Work contracts like white washing will be liable for a 12% GST.

Entertainment tax will be merged with service tax under GST and a composite 28% levy charged on cinema services as well as gambling or betting at race course.

While the rate proposed for cinema halls is lower than 40 to 55% as per current incidence, it may not result in a reduction in tariffs on cinema tickets as states continue to hold right to levy local charges on them.

Hotels and lodges charging per day tariff of Rs 1,000 will be exempt from GST. Rate for hotels with tariff of Rs 1,000 to 2,000 per day would be 12% while those with tariff of Rs 2,500 to Rs 5,000 would be 18%.

GST for hotels with tariff above Rs 5,000 will be 28%.

Jaitley said tax on gold and precious metals will be taken up at the next meeting of the Council on June 3.

The net effect of GST will not be inflationary, he said, adding that healthcare and education services will continue to be exempted from tax under GST.

E-commerce players like Flipkart, Snapdeal will have to deduct 1% (tax collected at source) while making payments to suppliers, the revenue secretary added..

Briefing reporters here after the two-day meeting of the Council, Finance Minister Arun Jaitey said telecom and financial services will be taxed at a standard rate of 18%.

However, the telecom industry expressed disappointment at the 18% GST rates, saying it will ‘stress the already bleeding balance sheet of the sector’.

“It will augment the existing burden of the industry further. This is also likely to slow down the planned rollout of infrastructure across the country and will have an impact on flagship government initiatives like Digital India, cashless India and others,” said Rajan S Mathews, Director General, Cellular Operators’ Association of India (COAI) while speaking to Zee News.

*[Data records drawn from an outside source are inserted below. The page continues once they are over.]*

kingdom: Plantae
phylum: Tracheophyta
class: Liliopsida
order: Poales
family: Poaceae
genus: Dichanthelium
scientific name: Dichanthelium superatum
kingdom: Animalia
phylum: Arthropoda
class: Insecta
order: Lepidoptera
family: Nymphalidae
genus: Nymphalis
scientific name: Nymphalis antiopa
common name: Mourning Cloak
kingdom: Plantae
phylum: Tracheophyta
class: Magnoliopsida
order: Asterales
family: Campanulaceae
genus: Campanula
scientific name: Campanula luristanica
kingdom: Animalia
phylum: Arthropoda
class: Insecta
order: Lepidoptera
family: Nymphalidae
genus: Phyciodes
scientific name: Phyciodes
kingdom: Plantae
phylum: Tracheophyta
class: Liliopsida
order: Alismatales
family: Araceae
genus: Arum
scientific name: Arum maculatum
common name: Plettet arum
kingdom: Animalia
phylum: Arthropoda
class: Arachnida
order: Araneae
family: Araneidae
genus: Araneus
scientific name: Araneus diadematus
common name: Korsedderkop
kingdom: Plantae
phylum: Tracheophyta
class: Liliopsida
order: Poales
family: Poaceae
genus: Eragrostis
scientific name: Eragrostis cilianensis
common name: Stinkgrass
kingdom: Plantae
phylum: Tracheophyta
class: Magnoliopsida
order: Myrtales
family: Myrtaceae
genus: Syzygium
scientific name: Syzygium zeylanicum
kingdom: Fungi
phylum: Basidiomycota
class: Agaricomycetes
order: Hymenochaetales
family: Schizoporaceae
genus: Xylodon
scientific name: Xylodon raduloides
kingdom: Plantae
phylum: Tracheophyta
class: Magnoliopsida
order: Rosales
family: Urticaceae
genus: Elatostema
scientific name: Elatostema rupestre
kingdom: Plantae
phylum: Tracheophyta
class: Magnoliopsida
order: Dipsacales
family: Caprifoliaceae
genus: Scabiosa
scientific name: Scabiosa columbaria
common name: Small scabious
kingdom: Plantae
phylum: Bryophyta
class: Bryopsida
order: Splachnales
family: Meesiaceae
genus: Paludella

Matthews added that as an essential service, thetelecom industry needs some benefits and tax relaxation in order to provide a seamless and hassle-free service. The industry has worked tirelessly and has fulfilled its motto of connecting everyone till the last mile connectivity..


With renewables tariff already touching new lows, Power Minister Piyush Goyal said there was no need for lower taxes to encourage clean energy and the GST regime will have no impact on power rates.

However, the minister is hopeful that lower GST rate of 5% on coal, compared to existing 11.69%, would help discoms provide power at affordable rates.

“The coal sector will also benefit (due to GST) with straight away benefits to consumers because (higher) taxes used to be a burden on consumer of India. I am delighted that the GST council has chosen to keep coal at 5 per cent slab. I am sure that this will help discoms serve the poor and rural consumers with more affordable rates,” Goel said

About taxes on power equipment he said, “As far as power equipment is concerned, this government has been able to maintain the power prices at affordable levels and in fact, reduced it in most cases. NTPC has been able to bring down their variable cost by 20 per cent.